Il semble que la philosophie ne voyage point, aussi celle de chaque peuple est-elle peu propre pour un autre
Rousseau – Discours sur l’origine de l’inégalité (note 10)
« La philosophie ne voyage point » : entendez que chaque peuple considère la sienne comme valable pour l’humanité entière.
Et Rousseau d’ajouter (cf. infra) que le philosophe qui voyage croit retrouver partout les mêmes hommes, avec les mêmes coutumes, ayant les mêmes soucis et ayant trouvé les mêmes solutions. A quoi bon étudier l’homme exotique s’il est partout le même qu’ici – et si les différences ne sont que des dégénérescences ? Voilà une bonne raison selon Rousseau pour condamner la philosophie.
On comprend que Lévi-Strauss, ait tressé des couronnes de laurier à Rousseau et voué Diderot aux gémonies (1).
Laissons de côté le débat Rousseau/Diderot : Lévi-Strauss a-t-il fait autre chose que chercher à retrouver le socle uniforme à partir du quel l’humanité a bâtit ses coutumes et ses cultures ? Qu’est-ce donc que la « structure » (en tant que jeu d’oppositions) sinon précisément ce qui se retrouve partout, à l’identique ?

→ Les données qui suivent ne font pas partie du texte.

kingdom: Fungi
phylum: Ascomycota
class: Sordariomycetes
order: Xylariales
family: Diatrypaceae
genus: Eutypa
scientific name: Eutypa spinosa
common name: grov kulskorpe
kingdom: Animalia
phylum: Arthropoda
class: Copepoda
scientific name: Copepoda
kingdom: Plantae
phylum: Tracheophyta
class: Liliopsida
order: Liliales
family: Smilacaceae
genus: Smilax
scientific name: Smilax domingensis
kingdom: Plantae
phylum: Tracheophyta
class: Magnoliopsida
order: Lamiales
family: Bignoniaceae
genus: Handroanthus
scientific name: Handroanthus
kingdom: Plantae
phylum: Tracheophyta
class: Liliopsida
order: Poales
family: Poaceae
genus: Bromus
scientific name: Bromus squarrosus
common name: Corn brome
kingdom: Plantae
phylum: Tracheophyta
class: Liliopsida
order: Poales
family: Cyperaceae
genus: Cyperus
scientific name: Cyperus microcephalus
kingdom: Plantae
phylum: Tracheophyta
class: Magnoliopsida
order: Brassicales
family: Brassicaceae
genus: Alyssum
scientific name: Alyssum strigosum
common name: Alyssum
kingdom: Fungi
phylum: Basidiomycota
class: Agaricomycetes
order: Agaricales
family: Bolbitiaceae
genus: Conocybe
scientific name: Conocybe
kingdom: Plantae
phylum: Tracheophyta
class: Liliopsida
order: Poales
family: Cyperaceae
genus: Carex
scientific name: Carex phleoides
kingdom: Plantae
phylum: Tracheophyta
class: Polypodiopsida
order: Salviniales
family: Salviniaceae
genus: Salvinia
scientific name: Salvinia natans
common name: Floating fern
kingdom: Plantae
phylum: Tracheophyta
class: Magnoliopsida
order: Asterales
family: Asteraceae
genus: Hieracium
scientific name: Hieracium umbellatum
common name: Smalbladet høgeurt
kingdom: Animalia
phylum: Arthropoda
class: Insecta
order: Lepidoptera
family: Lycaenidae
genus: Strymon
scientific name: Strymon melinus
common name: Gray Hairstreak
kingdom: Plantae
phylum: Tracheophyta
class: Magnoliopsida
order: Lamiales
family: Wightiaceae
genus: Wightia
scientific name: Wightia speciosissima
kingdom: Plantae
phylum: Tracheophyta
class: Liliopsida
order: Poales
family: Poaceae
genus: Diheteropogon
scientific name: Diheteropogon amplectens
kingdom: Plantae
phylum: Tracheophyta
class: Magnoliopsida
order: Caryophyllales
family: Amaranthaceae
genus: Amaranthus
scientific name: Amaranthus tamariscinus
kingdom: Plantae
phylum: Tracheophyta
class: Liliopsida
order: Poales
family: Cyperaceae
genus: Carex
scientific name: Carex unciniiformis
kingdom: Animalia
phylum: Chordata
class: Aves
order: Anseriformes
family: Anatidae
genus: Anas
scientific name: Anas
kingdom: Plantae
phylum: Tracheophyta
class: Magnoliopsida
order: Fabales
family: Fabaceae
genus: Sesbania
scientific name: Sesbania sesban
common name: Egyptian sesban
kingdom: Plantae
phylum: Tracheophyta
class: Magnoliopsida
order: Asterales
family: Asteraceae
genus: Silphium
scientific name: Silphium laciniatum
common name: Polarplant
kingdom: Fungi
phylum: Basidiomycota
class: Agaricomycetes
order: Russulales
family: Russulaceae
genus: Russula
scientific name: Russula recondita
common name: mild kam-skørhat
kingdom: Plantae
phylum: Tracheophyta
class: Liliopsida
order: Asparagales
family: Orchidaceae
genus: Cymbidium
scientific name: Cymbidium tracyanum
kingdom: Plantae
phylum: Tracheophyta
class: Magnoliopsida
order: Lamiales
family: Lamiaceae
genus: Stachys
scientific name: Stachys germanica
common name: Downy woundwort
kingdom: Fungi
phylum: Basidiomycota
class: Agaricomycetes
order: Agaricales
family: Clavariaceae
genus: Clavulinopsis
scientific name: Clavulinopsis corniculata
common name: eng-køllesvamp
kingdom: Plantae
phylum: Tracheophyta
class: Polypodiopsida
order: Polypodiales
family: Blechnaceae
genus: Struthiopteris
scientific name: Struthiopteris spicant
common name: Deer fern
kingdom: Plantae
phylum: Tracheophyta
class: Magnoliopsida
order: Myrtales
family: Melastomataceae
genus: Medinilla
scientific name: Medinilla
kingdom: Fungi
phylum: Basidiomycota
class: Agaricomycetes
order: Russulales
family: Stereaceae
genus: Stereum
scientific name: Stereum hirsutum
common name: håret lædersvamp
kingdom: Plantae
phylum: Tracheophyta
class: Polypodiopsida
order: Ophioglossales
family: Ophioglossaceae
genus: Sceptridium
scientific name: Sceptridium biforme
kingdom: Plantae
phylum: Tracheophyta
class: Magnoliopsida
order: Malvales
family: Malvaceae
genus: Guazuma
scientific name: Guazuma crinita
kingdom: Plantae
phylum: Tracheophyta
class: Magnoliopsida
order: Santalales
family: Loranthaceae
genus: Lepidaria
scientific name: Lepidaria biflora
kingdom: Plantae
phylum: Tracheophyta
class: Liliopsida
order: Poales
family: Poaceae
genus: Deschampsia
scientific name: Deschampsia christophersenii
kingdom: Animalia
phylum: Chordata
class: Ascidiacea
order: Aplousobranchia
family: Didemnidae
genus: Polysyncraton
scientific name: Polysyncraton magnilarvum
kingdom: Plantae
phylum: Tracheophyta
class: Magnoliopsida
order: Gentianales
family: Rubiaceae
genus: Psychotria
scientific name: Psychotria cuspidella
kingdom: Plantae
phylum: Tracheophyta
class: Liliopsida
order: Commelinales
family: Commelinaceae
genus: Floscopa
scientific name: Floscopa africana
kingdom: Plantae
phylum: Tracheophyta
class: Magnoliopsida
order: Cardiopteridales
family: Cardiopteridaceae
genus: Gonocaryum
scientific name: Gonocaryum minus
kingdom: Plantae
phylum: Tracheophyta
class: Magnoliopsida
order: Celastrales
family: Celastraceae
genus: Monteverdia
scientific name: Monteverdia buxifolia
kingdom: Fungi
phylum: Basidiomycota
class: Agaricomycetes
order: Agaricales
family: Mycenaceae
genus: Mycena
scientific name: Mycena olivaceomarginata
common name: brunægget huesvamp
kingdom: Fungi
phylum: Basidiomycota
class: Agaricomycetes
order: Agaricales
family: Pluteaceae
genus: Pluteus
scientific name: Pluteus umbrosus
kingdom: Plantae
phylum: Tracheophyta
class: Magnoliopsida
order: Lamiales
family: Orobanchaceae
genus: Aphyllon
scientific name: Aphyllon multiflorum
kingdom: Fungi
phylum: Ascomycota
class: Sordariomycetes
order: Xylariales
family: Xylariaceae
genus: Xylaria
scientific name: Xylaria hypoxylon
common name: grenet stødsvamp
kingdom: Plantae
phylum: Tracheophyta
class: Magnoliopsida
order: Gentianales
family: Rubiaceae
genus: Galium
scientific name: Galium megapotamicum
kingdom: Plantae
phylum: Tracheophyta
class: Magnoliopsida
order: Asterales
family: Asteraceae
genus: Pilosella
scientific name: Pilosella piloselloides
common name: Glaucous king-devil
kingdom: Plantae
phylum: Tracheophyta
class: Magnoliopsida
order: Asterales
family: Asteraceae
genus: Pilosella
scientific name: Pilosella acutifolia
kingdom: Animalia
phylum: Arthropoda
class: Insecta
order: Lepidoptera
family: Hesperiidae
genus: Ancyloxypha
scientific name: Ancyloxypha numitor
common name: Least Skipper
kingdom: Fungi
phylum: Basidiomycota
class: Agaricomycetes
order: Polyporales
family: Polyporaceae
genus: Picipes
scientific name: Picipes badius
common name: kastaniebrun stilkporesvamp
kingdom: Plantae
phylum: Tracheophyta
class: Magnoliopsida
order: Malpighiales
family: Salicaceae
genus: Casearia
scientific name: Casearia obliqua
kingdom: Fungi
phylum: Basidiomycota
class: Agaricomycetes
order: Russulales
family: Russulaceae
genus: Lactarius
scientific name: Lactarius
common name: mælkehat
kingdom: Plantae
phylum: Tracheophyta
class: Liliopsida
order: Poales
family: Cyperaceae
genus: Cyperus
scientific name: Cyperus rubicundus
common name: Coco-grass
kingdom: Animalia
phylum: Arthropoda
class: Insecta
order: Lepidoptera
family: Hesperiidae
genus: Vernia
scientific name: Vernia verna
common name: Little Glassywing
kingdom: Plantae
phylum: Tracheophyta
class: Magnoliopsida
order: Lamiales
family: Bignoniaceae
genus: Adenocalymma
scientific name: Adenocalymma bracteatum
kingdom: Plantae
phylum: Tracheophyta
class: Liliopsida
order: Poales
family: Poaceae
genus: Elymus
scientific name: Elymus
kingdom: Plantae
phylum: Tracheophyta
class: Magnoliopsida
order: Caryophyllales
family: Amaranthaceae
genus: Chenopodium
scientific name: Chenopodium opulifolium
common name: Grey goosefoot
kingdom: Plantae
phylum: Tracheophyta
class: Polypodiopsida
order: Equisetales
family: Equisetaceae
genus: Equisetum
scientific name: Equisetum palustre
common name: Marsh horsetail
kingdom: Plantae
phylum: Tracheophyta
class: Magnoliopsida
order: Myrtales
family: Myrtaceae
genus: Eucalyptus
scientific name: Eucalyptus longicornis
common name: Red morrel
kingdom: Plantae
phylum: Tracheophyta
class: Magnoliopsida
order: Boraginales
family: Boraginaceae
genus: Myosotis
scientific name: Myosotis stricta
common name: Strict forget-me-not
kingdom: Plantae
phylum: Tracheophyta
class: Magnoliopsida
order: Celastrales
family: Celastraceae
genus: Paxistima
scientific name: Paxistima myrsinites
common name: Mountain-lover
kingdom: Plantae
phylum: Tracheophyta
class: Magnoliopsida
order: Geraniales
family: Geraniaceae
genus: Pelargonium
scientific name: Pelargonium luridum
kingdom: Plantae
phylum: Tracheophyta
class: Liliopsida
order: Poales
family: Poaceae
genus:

Mais plutôt que de chercher la contradiction essayons de comprendre la vérité qui s’en dégage. L’essentiel pour Lévi-Strauss n’est pas de retrouver ce qui unit les hommes, mais bien ce qui les différencie, c'est-à-dire leurs différentes cultures, qui s’expriment par leurs langages, leurs mythes, leurs façons de cuisiner ou de s’habiller spécifiques à chacune. Dans ce domaine, ce qui est constant sert seulement à assurer la communauté de nature (quelque chose comme le patrimoine génétique de l’espèce).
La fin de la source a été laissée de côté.